While his argument that scientists skew Democrat because of a generally shared belief in government solving problems would seem to hold water, his portrait of the new “Lab-Coat Liberal” rests on too little evidence and not enough explanation. And while he is to be commended for pointing out attacks on science from both political extremes, he fails to give weight to their efforts. He may be able to balance attacks on sociobiology with attacks on evolution philosophically, but in political history they hold vastly different weights. However, his interest lies with science and political science, not with partisanship.

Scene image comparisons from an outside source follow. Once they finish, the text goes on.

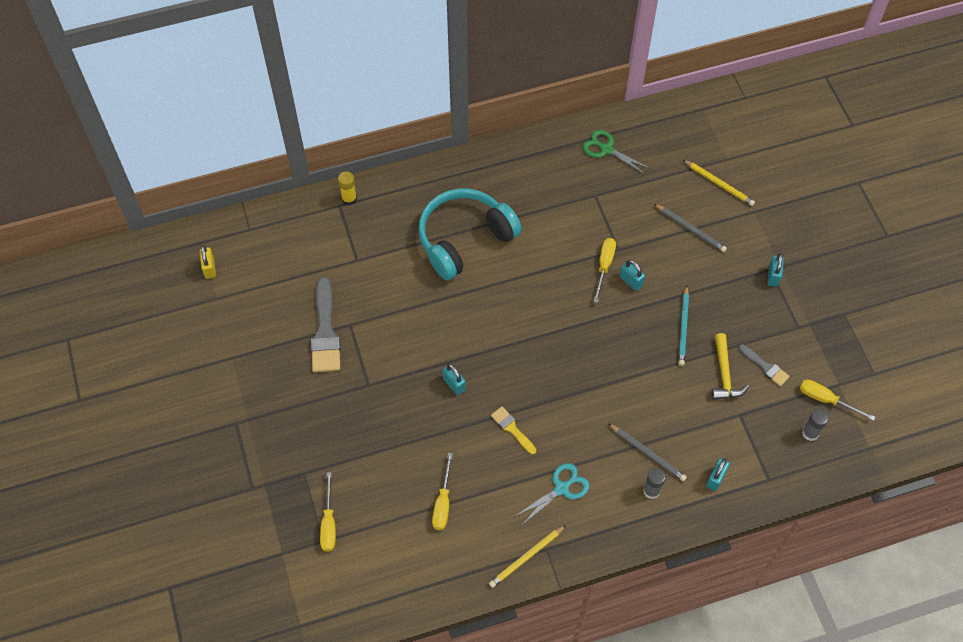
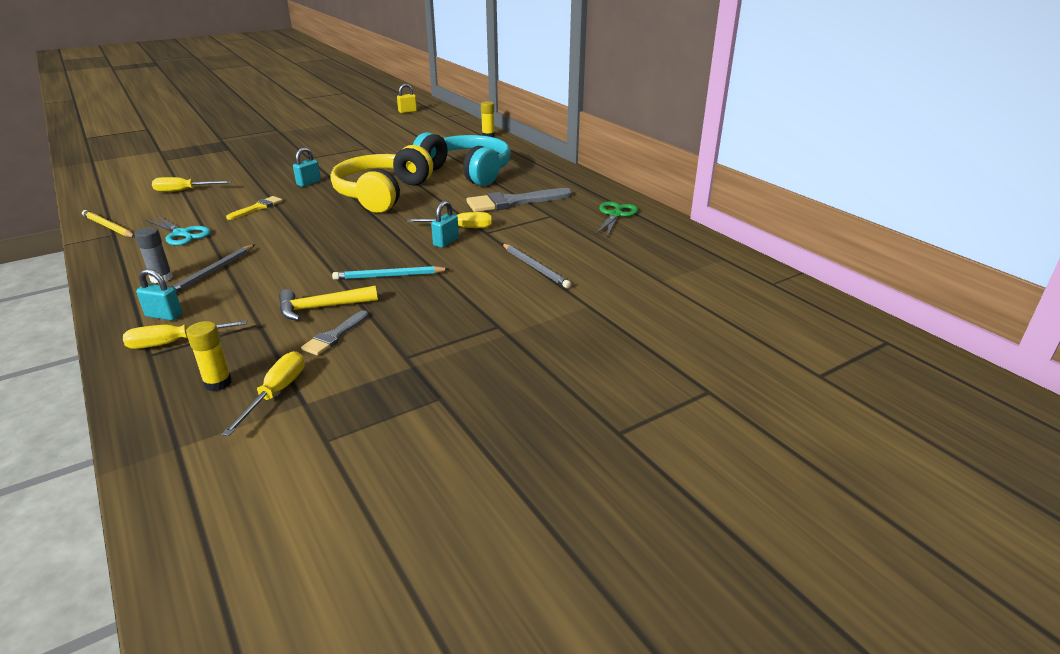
camera: 75 degrees right, 30 degrees down
(325, 332) = (358, 142): grey brush -> grey brush (513, 202)
(328, 523) = (180, 159): yellow screwdriver -> yellow screwdriver (174, 342)
(506, 319) = (382, 194): none -> yellow headphones
(691, 229) = (535, 267): grey pencil -> grey pencil turned 60 degrees counterclockwise
(719, 184) = (616, 278): yellow pencil -> none
(773, 276) = (487, 329): turquoise padlock -> none
(810, 433) = (218, 383): grey glue stick -> yellow glue stick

A fascinating, if somewhat frightening, societal experiment is under way. The question is whether democracy naturally advances science, or whether modern progress in science actually has less to do with heralded forms of government than with the fruit born of a special moment in historical time, the modern European Enlightenment, from which America, courtesy of the Founders, greatly benefited.

We think it’s a bit more frightening than fascinating, given that we’re not in the control group. But bravo to Starobin for this thought-provoking article.